Q: Your posting on pronouncing “news” as NYOOZE reminded me of my undergraduate music studies. As a voice student, I had to take a one-semester course in diction, where we learned that NYOOZE was the correct pronunciation. In fact, we learned that whenever a long “u” sound follows any of the consonants in the phrase “Daniel Sitteth,” it should be pronounced with a “y” sound. So words like “lute” and “tune” should be pronounced LYOOT and TYOON. This comes from  Madeleine Marshall’s book on diction for singers.

A: Thanks for the interesting footnote. We weren’t familiar with Marshall’s book, The Singer’s Manual of English Diction, which was first published in 1953. It’s still in print and widely used.

When she died in 1993, at the age of 93, her obituary in the New York Times described the work as “a standard guide on the subject.”

We found an online overview of the book that has this advice for choral singers (the “j” in the pronunciation key is a “y” sound):

“Syllables spelled with u or ew, where the u or ew comes after the consonants d, n, l, s, t, or th (mnemonic device: ‘Daniel Sitteth’) are pronounced [ju], e.g., duty, due, dew, during, new, knew, lute, prelude, suit, assume, tune, stupid, student, enthuse. (See Chapter 36 for these rules and further examples).”

Madeleine Marshall Simon, who was known professionally as Madeleine Marshall, was a singing coach and concert pianist.

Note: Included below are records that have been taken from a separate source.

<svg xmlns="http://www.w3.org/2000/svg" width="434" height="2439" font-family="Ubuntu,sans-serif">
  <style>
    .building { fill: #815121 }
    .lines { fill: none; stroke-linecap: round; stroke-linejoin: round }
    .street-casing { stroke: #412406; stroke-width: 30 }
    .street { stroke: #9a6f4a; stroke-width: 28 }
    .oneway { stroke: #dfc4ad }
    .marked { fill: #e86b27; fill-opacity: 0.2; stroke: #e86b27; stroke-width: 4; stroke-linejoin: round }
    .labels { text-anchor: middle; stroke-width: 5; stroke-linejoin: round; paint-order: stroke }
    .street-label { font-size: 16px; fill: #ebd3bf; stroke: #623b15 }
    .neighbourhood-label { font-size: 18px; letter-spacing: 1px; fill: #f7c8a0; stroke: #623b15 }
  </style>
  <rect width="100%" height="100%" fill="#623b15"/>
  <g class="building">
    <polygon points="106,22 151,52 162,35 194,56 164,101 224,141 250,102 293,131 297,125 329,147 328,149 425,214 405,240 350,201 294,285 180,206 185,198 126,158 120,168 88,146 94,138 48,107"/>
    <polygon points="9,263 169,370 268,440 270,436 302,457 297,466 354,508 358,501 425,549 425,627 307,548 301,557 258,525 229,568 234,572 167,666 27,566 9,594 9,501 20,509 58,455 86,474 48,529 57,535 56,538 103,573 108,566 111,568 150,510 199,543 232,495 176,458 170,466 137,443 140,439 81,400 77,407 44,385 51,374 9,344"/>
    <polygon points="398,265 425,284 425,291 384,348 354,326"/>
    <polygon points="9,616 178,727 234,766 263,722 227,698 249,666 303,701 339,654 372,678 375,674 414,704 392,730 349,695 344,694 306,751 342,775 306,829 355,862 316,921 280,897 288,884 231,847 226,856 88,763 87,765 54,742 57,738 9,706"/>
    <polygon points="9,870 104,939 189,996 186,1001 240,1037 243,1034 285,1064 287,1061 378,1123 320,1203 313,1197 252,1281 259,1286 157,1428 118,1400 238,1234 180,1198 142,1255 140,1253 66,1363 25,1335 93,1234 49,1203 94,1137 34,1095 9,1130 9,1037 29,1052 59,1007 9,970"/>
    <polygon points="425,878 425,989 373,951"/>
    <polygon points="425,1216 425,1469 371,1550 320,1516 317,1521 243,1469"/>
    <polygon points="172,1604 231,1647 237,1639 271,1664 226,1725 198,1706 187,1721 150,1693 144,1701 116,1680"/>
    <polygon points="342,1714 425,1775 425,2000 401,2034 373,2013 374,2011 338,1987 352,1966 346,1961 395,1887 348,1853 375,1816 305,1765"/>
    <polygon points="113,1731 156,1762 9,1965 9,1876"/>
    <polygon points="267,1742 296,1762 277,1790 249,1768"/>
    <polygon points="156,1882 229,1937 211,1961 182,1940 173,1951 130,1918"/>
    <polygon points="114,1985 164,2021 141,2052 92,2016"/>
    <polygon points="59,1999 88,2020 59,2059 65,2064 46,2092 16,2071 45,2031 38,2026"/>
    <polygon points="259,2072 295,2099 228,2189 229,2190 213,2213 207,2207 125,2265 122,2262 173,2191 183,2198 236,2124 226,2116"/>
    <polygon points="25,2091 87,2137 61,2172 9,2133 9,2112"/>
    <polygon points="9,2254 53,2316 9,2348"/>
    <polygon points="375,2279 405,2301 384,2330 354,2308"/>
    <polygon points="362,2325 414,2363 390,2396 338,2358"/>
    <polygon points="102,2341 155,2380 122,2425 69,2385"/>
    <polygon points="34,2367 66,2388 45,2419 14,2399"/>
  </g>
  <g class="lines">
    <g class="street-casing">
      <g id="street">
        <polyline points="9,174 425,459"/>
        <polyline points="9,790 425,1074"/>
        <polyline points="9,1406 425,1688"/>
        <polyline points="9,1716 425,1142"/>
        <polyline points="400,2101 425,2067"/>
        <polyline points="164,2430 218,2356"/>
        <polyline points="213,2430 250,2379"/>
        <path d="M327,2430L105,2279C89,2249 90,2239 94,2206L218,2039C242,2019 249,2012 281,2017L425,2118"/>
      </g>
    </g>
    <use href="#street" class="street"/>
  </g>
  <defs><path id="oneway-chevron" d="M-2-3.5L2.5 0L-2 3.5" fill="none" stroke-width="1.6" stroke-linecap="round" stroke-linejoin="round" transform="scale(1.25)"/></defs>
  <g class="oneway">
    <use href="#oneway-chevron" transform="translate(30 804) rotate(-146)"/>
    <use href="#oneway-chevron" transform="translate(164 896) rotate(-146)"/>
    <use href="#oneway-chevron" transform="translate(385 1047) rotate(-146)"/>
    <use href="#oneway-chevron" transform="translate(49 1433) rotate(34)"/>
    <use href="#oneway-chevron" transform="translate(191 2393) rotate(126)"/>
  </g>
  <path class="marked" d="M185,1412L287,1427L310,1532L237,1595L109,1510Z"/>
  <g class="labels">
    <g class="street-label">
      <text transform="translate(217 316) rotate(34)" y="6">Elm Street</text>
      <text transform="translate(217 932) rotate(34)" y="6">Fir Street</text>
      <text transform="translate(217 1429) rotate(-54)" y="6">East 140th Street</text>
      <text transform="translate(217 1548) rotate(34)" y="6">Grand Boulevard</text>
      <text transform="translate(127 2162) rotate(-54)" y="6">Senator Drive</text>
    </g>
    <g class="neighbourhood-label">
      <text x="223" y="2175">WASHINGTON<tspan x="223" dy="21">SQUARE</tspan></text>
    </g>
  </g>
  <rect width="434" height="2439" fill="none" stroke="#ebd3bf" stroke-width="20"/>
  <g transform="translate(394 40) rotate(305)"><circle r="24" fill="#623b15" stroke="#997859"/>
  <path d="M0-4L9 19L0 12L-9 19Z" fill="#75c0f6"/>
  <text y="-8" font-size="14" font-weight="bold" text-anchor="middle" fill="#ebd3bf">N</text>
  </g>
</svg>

She taught diction to singers at Juilliard for more than half a century, from 1935 to 1986.

Her pupils, according to her obituary, included Lily Pons, Leontyne Price, and Lauritz Melchior. Her husband was Robert A. Simon, a writer, a librettist, and a longtime music critic for The New Yorker. He died in 1981.

Of course, there’s singing pronunciation and there’s spoken pronunciation.

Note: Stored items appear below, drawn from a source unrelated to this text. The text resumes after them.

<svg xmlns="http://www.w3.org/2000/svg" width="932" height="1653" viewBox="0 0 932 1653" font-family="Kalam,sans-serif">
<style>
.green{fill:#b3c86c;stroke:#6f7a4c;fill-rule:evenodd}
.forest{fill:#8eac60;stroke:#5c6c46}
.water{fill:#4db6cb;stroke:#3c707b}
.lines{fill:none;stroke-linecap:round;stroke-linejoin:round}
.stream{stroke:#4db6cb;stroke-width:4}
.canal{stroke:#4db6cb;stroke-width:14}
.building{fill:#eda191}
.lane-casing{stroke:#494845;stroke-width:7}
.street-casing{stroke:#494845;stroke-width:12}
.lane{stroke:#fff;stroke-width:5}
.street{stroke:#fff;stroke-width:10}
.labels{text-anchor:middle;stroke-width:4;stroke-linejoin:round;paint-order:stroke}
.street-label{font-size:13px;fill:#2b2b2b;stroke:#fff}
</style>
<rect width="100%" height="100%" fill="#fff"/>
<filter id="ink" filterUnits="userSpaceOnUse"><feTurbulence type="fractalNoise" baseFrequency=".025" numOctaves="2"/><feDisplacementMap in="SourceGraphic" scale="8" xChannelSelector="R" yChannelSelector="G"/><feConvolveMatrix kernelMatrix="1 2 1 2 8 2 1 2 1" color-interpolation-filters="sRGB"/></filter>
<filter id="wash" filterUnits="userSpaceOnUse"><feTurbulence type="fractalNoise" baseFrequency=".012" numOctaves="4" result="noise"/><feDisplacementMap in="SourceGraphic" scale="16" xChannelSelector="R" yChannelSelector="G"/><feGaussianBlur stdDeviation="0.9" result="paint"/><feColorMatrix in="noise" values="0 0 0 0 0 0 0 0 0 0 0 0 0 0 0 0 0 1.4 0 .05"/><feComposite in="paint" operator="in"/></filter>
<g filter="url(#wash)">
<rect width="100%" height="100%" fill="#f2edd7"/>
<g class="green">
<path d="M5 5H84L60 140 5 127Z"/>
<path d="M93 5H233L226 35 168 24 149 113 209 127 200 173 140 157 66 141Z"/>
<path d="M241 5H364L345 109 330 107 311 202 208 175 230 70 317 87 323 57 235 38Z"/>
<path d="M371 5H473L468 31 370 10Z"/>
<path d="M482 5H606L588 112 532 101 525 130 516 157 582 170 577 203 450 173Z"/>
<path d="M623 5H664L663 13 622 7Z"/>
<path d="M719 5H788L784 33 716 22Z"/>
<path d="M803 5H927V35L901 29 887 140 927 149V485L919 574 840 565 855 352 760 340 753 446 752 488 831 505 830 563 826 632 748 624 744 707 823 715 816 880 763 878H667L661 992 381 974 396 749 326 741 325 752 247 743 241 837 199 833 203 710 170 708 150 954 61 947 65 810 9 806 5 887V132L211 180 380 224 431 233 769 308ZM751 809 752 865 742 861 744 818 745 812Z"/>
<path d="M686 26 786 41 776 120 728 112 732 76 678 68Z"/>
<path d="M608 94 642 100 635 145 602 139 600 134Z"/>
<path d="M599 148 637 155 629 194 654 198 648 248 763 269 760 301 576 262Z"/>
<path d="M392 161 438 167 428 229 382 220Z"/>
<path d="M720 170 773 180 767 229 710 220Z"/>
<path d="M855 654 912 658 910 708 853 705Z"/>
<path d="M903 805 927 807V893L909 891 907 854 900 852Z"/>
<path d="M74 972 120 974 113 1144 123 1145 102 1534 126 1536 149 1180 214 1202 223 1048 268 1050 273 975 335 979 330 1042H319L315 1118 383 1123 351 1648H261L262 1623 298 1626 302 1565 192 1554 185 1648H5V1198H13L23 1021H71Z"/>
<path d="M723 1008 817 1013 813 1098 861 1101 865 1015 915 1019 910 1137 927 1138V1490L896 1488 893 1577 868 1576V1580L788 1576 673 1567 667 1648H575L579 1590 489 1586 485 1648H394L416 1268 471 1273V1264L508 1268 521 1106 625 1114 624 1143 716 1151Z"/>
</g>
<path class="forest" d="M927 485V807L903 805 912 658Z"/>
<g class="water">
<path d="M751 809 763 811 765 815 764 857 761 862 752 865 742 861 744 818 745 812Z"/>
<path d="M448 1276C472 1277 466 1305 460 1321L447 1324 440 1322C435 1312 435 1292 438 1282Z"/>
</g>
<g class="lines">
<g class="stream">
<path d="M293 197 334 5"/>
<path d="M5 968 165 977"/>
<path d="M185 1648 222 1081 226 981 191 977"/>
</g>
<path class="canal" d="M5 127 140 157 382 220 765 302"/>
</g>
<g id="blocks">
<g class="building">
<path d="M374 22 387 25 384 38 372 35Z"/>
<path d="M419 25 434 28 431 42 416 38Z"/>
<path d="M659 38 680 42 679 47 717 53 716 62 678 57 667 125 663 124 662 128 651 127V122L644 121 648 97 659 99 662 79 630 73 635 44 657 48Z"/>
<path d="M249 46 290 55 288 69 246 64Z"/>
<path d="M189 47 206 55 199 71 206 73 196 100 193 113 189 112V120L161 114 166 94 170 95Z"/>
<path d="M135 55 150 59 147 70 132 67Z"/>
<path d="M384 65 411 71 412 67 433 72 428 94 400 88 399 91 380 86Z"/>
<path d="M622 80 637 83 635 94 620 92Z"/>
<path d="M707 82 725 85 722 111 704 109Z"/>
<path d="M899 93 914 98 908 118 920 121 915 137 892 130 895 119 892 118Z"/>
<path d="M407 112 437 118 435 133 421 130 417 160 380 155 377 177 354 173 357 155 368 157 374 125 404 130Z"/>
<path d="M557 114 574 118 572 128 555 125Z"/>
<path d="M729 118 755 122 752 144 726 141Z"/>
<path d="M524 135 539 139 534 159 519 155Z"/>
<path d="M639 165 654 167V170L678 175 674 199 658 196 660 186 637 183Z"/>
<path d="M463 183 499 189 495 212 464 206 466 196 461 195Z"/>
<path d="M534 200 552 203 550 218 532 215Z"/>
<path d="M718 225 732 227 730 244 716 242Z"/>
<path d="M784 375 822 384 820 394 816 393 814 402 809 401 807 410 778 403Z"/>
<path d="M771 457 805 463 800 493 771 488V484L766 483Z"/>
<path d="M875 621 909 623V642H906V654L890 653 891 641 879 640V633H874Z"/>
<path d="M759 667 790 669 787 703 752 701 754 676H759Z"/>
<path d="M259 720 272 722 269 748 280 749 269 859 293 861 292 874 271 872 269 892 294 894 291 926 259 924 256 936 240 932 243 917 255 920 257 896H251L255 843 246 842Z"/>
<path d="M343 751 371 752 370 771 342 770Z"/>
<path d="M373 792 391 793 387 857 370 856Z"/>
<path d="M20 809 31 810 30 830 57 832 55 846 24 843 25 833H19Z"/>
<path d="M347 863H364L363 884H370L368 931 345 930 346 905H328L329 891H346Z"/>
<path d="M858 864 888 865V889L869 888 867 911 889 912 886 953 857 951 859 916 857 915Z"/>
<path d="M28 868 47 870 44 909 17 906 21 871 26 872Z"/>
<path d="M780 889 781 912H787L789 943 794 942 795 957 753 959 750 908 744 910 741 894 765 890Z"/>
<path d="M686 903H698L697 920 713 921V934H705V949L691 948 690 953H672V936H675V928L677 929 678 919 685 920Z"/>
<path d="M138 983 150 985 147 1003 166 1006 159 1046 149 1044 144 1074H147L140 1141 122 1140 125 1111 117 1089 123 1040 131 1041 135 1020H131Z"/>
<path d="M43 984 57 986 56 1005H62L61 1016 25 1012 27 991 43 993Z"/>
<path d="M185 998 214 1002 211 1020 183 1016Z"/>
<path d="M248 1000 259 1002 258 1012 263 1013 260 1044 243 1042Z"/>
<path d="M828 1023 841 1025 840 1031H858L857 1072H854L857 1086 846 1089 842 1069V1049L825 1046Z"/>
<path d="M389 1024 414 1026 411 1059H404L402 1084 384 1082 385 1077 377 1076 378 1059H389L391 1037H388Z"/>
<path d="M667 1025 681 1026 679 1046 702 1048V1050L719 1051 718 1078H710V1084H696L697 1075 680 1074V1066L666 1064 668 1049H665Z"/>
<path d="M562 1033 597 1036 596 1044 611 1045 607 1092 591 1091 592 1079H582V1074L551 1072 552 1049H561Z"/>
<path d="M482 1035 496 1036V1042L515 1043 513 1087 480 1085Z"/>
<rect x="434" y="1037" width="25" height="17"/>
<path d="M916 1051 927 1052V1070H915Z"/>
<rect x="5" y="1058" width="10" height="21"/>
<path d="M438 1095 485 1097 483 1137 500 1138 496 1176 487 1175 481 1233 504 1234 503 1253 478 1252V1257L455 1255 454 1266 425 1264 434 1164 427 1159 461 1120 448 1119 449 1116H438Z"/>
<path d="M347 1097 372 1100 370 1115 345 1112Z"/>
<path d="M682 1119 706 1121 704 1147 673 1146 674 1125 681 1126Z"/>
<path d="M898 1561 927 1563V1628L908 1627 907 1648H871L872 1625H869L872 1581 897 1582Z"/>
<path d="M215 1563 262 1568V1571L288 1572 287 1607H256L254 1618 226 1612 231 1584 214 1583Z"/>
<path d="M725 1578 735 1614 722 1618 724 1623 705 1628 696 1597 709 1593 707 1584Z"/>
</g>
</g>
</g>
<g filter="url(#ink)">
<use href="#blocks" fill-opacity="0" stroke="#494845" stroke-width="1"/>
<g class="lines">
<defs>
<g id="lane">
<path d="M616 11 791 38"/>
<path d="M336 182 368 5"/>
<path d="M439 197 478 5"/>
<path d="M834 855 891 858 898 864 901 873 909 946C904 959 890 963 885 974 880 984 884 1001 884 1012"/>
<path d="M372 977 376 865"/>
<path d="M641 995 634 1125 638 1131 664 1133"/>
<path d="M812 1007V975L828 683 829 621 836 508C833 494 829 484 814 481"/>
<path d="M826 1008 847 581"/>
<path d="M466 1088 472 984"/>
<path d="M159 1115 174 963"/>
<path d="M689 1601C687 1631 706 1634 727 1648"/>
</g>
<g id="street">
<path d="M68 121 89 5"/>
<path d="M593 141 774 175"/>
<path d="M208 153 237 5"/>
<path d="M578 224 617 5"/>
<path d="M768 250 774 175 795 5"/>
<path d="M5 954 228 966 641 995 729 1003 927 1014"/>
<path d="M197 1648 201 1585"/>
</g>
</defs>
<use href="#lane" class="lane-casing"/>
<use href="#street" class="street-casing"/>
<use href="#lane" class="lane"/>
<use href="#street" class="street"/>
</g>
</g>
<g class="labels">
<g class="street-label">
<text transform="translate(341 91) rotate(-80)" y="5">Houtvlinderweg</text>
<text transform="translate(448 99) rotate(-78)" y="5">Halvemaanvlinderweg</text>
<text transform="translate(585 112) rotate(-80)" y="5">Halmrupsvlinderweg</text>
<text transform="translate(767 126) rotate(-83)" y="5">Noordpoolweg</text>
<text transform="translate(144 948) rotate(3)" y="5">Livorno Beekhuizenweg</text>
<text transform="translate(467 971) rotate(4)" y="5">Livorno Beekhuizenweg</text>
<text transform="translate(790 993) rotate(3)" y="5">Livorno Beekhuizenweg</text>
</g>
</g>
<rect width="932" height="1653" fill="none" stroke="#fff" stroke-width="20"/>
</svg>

We’re pretty sure that Marshall would not have advised students of speaking elocution to pronounce “lute” as LYOOT or “tune” as TYOON. But clarity and uniformity of pronunciation are especially important in vocal music.

In discussing the value of clarity, Marshall laments the singer who sounds “as if he had a hot potato in his mouth …. as if he had a mouthful of mush … as if his mouth were full of marbles.”

“One of the purposes of this manual,” she writes, “is to help singers remove the potatoes, mush, and marbles from their songs in English. … It’s a book about singing in English and isn’t tended as a guide to anything else.”

Her pronunciation manual, she says, also aims at uniformity. In performance, each word must be pronounced exactly the same way by every singer.

If different characters in an opera, for instance, say the same word differently, she writes, “This disparity in pronunciation is disconcerting to an audience.”

But she stresses that she’s not concerned with ordinary spoken English: “The recommendation of this English for singing is, of course, no criticism of the English spoken in any given area.”

“Your personal speech,” she says, “is your own prerogative.”